Unicode URLs, wtf?

jjore on 2010-01-07T05:43:29

Hey internet, ⠸⠙⠱ ⠝⠉⠁⠈ ⠅⠝⠁⠕⠕⠉⠃ ⠝⠆⠏⠍⠞?

A year or more ago I was fixing work's web site to handle Unicode as entered by users into fields. We don't use CGI.pm because....? Well ok, we just don't. It also doesn't handle Unicode properly either. Or at least almost no version. Huh.

If a user types "Coatıcook" you'll probably get the dotless "i" character as either %C4%B1 or %u131 but CGI.pm as supplied by perl almost most of the time won't do something reasonable.

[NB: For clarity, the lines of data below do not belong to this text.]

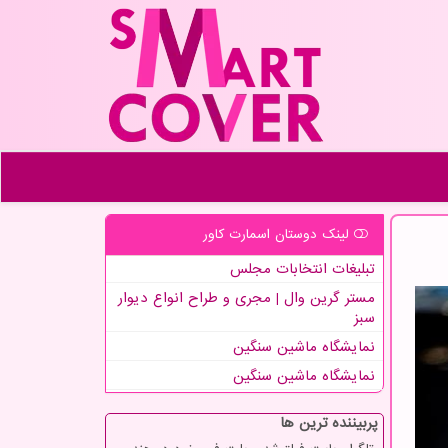
لینک دوستان اسمارت كاور
تبلیغات انتخابات مجلس
مستر گرین وال | مجری و طراح انواع دیوار
سبز
نمایشگاه ماشین سنگین
نمایشگاه ماشین سنگین
پربیننده ترین ها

  • not ok 5.11.3 CGI-3.48
  • not ok 5.10.1 CGI-3.43
  • ok 5.10.0 CGI-3.29
  • not ok 5.8.9 CGI-3.42
  • not ok 5.6.2 CGI-2.752


Wut?

for v in 5.11.3 5.10.1 5.10.0 5.8.9 5.6.2;do
  /opt/perl-$v-64-thr-dbg/bin/perl\
    -le '
      use CGI;

my $input = "a=%u2021"; my $expect = "\x{2021}"; my $got = CGI->new( $input )->param( "a" );

print $expect eq $got ? "ok $] $CGI::VERSION" : "not ok $] $CGI::VERSION" '; done


CGI.pm

Hansen on 2010-01-07T11:31:36

CGI.pm decodes the non-standard (and invalid according to RFC 3986) pct escape into a UTF-8 octet string, but it doesn't decode it into perl unicode string. I think the current behavior is desirable since the data can contain any octets in any encoding.

--
chansen

Re: Unicode URLs, wtf?

daxim on 2010-01-07T12:12:04

> %u131

What sort of encoding is that? I mean, I can see it's the Unicode codepoint preceded by %u, but which standard backs this? I've never encountered this before.

Here's my take on it:

use CGI qw();
use Encode qw(decode_utf8);

my $input  = 'a=%C4%B1';
my $expect = "\x{131}";
my $got    = decode_utf8(CGI->new($input)->param('a'));
# as per best practice http://search.cpan.org/perldoc?CGI#-utf8

use Devel::Peek qw(Dump); Dump $expect; Dump $got;

print $expect eq $got
  ? "ok $] $CGI::VERSION"
  : "not ok $] $CGI::VERSION"

__DATA__
SV = PV(0x88bc40) at 0x8c12f8
  REFCNT = 1
  FLAGS = (PADMY,POK,pPOK,UTF8)
  PV = 0x8aaad0 "\304\261"\0 [UTF8 "\x{131}"]
  CUR = 2
  LEN = 8
SV = PV(0xac9e60) at 0x8c13e8
  REFCNT = 1
  FLAGS = (PADMY,POK,pPOK,UTF8)
  PV = 0xad5740 "\304\261"\0 [UTF8 "\x{131}"]
  CUR = 2
  LEN = 8
ok 5.010001 3.48

Re: Unicode URLs, wtf?

Hansen on 2010-01-07T12:50:53

It usually comes from broken javascript applications that uses escape() instead of encodeURI()


escape("\u263A") -> %u263A
encodeURI("\u263A") -> %E2%98%BA

--
chansen

:utf-8 ?

Yanick on 2010-01-08T01:18:50

Did you try using use 'CGI qw/ :utf8 /;'? That seems to work the way you want with CGI 3.49 (at least it seems to on my box).

Re::utf-8 ?

jjore on 2010-01-09T05:14:19

Nope. I'd never noticed the option. My bad!